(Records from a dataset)
▶

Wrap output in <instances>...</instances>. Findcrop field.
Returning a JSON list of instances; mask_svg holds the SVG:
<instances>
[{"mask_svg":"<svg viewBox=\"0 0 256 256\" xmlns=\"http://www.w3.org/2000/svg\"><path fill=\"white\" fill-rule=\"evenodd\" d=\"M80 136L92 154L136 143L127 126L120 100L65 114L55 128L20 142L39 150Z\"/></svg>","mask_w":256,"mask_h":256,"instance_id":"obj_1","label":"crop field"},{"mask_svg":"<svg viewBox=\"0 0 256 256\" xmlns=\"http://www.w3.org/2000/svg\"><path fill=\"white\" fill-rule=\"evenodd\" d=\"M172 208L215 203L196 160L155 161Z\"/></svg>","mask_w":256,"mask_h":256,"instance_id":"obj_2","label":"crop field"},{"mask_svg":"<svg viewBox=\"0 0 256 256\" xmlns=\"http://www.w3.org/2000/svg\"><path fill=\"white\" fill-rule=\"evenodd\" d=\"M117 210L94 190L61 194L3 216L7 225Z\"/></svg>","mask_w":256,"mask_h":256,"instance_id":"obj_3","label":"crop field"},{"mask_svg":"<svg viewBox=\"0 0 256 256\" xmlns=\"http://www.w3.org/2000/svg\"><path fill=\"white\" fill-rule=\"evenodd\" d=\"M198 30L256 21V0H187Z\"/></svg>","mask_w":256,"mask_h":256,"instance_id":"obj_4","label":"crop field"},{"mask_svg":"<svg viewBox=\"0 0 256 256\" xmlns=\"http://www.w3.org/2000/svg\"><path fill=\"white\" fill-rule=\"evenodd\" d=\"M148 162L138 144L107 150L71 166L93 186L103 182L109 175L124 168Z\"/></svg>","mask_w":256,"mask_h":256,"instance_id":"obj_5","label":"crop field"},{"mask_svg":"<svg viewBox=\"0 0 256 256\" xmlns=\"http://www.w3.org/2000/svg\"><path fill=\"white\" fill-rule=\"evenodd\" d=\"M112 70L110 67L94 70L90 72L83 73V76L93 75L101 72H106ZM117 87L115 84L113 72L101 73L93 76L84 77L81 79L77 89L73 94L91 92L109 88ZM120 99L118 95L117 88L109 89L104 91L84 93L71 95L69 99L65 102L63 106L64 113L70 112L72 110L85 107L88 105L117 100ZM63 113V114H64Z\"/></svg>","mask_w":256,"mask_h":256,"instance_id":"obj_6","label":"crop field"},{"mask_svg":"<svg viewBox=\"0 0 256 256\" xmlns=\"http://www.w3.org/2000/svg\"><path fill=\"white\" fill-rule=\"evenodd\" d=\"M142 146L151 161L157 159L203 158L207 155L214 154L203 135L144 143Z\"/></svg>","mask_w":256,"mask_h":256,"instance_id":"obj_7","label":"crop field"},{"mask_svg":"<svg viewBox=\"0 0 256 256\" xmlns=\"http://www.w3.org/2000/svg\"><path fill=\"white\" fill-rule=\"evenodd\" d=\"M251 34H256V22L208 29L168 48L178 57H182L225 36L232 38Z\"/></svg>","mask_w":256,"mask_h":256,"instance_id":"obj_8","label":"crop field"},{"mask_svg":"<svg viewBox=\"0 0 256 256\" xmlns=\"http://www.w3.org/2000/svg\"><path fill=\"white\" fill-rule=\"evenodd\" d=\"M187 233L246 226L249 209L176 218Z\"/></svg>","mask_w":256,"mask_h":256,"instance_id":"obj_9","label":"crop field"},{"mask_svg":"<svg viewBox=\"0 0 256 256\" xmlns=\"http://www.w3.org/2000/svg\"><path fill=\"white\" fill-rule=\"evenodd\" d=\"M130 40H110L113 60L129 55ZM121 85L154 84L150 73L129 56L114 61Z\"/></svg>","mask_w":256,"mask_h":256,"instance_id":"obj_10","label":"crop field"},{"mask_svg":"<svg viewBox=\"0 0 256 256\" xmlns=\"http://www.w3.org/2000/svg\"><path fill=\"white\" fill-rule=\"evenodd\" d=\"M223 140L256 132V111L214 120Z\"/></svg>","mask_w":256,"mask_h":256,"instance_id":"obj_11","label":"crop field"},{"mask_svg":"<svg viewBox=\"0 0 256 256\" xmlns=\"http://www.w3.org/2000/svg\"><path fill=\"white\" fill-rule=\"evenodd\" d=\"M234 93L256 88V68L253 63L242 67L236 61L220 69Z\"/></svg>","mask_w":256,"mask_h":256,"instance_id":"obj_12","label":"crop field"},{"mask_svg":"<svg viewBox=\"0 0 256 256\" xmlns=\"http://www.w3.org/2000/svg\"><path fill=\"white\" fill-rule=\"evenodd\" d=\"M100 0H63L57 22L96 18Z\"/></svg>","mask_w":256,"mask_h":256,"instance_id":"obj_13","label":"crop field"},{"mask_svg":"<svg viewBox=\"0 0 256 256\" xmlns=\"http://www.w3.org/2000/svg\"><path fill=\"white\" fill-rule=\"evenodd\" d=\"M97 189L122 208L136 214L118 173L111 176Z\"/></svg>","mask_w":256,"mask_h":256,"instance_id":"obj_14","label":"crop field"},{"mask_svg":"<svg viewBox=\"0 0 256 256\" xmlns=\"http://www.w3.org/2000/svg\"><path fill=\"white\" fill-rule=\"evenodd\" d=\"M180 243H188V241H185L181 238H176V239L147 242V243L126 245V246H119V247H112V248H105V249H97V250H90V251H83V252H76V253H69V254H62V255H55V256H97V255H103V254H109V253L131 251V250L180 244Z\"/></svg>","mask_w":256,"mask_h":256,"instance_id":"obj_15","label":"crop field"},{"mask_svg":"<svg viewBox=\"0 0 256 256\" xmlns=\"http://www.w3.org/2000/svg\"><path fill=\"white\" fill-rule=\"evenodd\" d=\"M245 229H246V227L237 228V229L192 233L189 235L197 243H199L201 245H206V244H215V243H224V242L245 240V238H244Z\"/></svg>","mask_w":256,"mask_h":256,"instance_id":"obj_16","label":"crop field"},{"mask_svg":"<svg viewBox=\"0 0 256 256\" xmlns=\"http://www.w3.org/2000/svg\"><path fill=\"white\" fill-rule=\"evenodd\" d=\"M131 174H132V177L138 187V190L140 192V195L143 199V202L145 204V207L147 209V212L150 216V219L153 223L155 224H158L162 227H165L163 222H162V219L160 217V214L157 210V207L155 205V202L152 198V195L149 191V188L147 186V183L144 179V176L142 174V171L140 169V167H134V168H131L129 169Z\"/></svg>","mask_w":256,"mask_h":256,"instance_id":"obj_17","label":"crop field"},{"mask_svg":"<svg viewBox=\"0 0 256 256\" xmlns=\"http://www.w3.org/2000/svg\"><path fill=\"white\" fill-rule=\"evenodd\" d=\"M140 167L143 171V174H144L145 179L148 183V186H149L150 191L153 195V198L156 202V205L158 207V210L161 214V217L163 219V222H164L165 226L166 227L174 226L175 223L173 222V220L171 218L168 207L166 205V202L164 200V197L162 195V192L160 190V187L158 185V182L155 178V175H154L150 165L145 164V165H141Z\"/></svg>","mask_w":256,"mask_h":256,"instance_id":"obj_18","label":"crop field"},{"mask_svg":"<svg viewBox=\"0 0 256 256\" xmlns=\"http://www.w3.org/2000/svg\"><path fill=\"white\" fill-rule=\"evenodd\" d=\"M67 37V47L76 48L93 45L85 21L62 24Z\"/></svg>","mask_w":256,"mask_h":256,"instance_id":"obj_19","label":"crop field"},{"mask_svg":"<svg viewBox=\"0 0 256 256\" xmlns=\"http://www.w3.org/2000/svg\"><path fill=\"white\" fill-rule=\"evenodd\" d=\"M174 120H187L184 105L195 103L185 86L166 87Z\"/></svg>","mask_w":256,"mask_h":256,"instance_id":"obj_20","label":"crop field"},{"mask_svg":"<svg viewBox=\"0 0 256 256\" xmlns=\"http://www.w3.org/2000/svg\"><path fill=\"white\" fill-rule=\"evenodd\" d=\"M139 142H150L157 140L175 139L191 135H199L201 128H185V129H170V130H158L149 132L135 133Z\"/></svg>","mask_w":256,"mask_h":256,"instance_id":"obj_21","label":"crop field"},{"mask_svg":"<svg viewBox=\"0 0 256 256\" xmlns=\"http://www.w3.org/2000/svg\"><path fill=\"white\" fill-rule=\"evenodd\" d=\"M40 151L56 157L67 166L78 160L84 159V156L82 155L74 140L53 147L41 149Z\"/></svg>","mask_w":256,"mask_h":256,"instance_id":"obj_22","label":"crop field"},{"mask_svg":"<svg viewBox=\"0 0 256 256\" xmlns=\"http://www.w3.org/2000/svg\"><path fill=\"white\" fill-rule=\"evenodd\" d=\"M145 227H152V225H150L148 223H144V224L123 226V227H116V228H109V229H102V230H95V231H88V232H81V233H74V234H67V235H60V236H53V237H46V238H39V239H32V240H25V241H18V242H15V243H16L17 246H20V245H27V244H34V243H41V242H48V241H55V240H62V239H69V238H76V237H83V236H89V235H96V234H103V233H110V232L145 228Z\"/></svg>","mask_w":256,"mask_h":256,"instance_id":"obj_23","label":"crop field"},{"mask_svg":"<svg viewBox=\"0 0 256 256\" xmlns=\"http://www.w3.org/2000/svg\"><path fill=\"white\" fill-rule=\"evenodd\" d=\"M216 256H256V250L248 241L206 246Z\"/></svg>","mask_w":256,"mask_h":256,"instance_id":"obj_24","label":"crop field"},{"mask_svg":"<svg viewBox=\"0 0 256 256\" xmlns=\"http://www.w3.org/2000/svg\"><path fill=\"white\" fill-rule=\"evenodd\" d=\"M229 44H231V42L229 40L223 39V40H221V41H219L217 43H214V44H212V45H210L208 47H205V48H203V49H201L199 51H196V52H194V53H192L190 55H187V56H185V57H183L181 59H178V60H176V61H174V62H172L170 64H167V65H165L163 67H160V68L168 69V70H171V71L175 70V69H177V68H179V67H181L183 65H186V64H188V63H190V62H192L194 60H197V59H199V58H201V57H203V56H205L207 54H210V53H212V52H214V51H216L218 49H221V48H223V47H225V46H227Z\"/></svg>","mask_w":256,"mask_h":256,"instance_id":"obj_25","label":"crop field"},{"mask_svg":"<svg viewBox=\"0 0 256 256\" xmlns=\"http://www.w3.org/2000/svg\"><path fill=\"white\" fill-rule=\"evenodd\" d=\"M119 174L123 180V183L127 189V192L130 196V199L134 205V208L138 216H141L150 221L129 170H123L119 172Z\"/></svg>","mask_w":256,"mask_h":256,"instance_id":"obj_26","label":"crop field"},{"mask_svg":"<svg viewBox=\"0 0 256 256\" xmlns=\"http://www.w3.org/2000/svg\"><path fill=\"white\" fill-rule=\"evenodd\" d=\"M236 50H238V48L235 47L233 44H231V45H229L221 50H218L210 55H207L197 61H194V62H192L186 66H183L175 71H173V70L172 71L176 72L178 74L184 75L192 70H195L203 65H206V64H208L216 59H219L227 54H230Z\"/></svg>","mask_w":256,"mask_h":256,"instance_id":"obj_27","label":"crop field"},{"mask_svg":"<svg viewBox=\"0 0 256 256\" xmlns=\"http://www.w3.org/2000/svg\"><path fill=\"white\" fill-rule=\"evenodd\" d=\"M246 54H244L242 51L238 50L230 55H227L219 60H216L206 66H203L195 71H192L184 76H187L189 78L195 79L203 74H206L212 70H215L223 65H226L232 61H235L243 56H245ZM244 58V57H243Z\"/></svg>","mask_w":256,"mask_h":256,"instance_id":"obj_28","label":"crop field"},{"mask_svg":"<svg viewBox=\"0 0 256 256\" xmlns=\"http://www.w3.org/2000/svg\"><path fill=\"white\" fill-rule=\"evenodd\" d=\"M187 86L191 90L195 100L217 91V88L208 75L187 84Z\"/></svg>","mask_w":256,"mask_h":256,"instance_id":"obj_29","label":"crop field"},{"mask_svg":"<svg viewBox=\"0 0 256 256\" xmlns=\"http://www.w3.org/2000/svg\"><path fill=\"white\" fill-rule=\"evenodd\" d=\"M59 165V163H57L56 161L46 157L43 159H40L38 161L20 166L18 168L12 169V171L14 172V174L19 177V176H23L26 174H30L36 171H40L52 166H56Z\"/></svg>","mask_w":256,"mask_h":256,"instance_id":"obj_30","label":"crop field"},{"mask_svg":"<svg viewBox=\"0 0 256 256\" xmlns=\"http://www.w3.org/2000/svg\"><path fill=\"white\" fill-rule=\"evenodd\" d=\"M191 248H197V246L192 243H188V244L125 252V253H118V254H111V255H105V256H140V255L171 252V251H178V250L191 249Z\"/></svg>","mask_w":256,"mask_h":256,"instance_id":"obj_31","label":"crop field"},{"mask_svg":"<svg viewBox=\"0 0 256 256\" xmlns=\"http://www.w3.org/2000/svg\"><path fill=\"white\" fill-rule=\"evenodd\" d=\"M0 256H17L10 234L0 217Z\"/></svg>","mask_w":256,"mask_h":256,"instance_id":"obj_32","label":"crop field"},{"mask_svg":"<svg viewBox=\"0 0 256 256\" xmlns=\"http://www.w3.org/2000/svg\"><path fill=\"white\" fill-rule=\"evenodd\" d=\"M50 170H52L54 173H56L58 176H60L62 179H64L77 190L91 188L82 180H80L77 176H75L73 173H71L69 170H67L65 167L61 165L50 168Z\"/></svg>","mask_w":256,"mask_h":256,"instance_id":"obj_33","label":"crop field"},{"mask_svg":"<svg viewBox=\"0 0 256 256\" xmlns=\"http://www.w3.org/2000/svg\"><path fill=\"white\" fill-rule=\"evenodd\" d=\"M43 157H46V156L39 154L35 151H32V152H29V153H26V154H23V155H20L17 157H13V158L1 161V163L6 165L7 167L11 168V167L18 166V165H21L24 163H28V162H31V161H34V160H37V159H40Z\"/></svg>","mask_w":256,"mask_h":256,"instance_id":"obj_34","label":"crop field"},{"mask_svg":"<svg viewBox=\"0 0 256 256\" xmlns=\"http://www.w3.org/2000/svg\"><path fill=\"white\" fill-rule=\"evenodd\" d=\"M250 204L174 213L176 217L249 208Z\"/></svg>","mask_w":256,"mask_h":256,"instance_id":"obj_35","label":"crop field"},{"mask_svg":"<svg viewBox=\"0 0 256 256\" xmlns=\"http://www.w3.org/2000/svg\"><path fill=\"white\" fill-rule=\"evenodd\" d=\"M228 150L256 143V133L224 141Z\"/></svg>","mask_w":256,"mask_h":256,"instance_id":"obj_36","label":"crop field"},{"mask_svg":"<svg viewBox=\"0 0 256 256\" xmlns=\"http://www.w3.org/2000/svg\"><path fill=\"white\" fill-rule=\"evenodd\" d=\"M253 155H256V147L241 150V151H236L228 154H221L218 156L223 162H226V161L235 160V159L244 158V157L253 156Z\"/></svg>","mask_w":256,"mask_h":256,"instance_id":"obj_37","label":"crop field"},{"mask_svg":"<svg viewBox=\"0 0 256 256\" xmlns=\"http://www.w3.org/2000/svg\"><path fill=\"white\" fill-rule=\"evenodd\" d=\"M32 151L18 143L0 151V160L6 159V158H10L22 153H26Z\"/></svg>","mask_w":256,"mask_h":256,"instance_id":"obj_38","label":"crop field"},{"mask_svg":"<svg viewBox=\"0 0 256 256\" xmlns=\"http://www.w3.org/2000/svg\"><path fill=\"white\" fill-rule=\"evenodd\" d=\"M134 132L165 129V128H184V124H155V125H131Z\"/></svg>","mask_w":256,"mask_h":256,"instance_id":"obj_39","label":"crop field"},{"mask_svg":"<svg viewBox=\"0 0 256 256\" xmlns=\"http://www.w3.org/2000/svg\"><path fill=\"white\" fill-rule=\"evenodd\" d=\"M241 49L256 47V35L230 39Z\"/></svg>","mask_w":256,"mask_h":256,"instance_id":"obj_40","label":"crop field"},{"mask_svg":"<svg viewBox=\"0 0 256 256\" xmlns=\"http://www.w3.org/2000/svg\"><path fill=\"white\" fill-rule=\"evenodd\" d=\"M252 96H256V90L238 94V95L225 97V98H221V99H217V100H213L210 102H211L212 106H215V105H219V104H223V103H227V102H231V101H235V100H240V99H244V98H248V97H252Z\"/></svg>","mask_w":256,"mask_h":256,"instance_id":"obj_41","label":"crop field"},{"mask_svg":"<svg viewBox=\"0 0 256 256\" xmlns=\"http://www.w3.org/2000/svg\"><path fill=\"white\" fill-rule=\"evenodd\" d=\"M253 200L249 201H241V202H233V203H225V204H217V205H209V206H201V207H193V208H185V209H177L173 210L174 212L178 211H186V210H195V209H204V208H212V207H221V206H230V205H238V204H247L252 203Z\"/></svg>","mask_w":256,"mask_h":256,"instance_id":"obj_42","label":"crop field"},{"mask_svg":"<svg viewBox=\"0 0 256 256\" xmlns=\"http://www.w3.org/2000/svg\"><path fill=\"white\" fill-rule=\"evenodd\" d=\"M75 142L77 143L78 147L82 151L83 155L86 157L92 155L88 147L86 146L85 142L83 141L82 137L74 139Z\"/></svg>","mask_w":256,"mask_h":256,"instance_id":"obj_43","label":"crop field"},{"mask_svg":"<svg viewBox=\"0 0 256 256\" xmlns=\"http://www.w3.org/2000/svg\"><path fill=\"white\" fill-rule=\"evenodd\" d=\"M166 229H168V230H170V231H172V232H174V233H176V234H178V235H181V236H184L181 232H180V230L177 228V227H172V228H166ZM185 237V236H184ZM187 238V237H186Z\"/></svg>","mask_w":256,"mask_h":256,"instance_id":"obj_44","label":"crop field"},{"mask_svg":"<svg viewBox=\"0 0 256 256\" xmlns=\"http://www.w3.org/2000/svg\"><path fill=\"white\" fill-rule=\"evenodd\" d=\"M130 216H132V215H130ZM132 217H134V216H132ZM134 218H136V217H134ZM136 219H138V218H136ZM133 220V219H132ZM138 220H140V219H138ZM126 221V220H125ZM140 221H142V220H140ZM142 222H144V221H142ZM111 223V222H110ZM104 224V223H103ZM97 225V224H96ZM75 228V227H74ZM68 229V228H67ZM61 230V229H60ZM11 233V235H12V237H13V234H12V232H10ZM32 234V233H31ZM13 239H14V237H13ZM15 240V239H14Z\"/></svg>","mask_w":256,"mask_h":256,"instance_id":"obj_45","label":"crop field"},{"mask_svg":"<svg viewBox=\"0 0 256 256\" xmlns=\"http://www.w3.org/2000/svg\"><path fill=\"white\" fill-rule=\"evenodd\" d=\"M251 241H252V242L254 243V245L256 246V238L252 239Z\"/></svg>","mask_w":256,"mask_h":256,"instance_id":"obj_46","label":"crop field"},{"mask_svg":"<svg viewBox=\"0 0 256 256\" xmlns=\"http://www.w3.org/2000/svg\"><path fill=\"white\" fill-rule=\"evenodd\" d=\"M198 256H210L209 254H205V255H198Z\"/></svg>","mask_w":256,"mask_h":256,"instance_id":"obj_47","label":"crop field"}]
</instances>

◀

## EXERCISE
Return every line of the records above that contains the string "instances", treating uppercase and lowercase letters as different.

## RESULT OF THIS EXERCISE
Wrap output in <instances>...</instances>. Findcrop field.
Returning a JSON list of instances; mask_svg holds the SVG:
<instances>
</instances>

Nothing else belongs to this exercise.